• _EXERCISE DIRECTIONS_: Go through the lines below and copy any that hold the string "Constipation".

• _THE INPUT_:
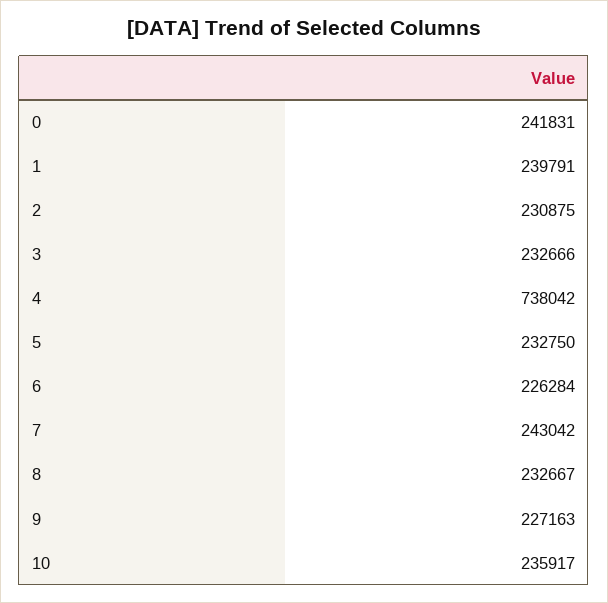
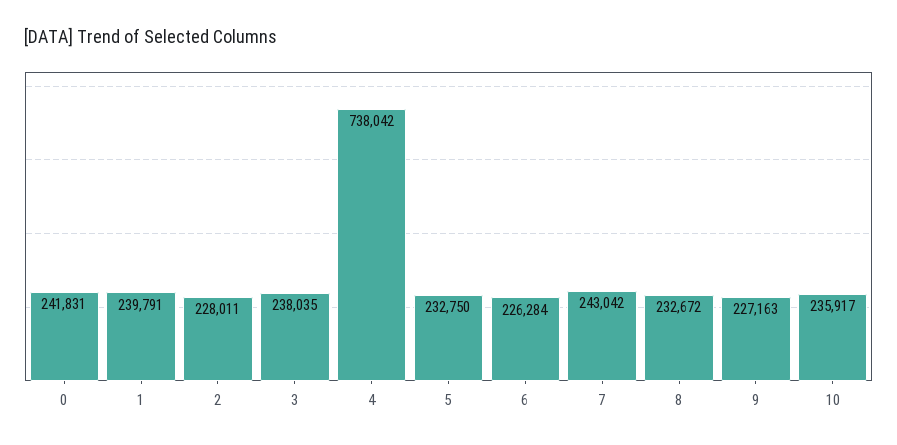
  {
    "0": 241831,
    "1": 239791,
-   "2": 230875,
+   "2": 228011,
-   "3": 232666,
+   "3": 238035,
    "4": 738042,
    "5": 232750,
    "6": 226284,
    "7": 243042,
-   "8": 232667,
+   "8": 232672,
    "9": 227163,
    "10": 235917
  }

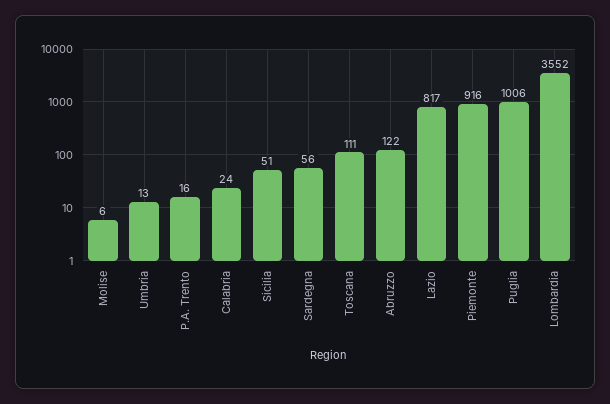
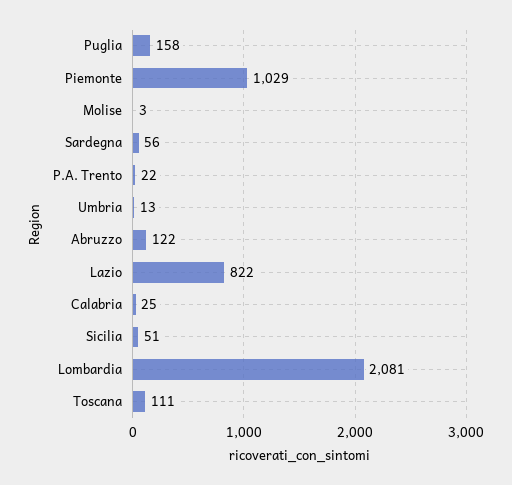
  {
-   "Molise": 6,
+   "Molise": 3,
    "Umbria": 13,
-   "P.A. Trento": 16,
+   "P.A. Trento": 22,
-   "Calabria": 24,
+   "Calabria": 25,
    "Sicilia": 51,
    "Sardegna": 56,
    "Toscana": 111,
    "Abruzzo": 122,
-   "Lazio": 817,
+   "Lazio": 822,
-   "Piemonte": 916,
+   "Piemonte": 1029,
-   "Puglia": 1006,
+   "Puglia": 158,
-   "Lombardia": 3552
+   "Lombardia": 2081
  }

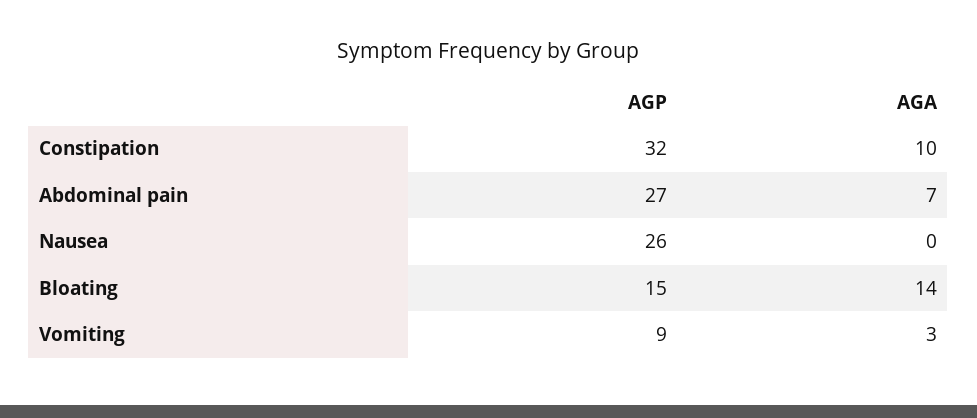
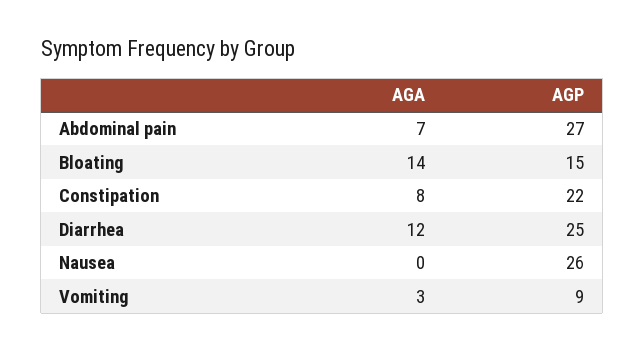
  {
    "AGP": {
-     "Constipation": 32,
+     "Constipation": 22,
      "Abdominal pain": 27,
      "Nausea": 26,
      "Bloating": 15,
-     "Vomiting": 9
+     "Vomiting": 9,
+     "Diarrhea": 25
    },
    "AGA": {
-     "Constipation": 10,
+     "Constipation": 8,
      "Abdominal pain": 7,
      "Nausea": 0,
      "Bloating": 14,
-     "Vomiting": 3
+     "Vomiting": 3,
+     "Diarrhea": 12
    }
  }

• _RESULT OF THE TASK_:
-     "Constipation": 32,
+     "Constipation": 22,
-     "Constipation": 10,
+     "Constipation": 8,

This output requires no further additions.